The picture above is of my great-grandfather, William Franklin Clemons, who was one of the early ministers in Bartlesville and his son, my grandfather. If you have time and want to go back in time, my great grandfather’s journal from the year 1900 is a fascinating read.
This article ran today in the Bartlesville Examiner-Enterprise and caught me by surprise as I thought the writer needed a few more weeks to find anything worthy of reporting on some of my work.
I don’t have a copy but I hear from some other Bartlesville residents that there is a nice picture of Lawrence Wilkerson and me having lunch at Restaurant Kolumbia in D.C. (I highly recommend it — not only because of the food but because you can actually ‘hear’ the person you are having lunch with and not be overwhelmed by the clatter and chatter echo chambers that so many modern restaurants have become).
So, a shout out to those in Bartlesville who have been supportive of my crusades. It’s a conservative place, but people there have always been open to hearing my less predictable takes on political issues and foreign policy.
And of course…I need to say…hi Mom!
Also, I want to thank the three groups I met in the Bay area — one group of bloggers and blog fans at Berkeley, another in North Beach, and then the members of the San Francisco Committee on Foreign Relations last night. One loyal TWN reader, Kim, was kind enough to work her way into the dinner and pay the rather steep price for the meal. It was a pleasure to meet all of you.
To be completely self-critical, I found my blogger conversations more focused, gritty, and really fascinating communal learning exercises.
I’m usually on fire in my talks and fairly focused — but I think I was too broad and unfocused until questions before the hyper-distinguished crowd (federal judges, academics, former ambassadors, vineyard owners, top SF city managers. . .a very informed and capable group of folks) I had dinner with. I think it still went well, but it just reminds me that this country’s population is very diverse, and people are in very different places when they approach the big questions of American power in the world, what to do with it, and what our limits and opportunities are.
In any case, a great two days in California. Thanks to all.

■ What the exercise asks: In the blog post, which D.C. restaurant did the writer have lunch at with Lawrence Wilkerson?

■ Raw data:
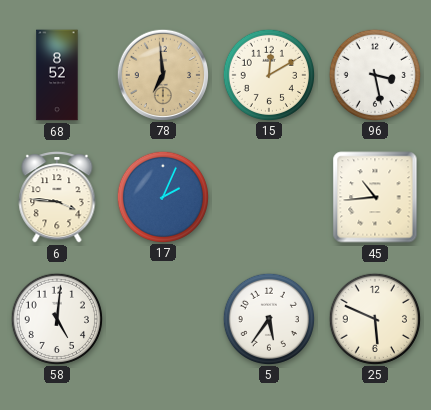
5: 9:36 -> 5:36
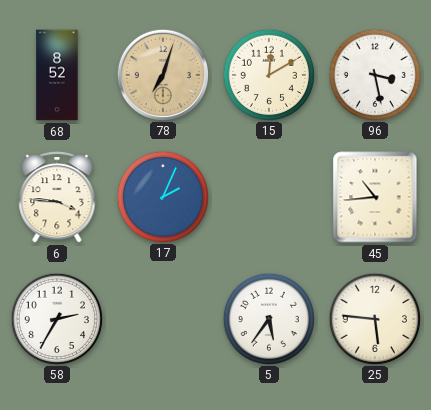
78: 6:59 -> 7:03
58: 5:01 -> 2:35
25: 5:49 -> 5:46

■ Written answer: Restaurant Kolumbia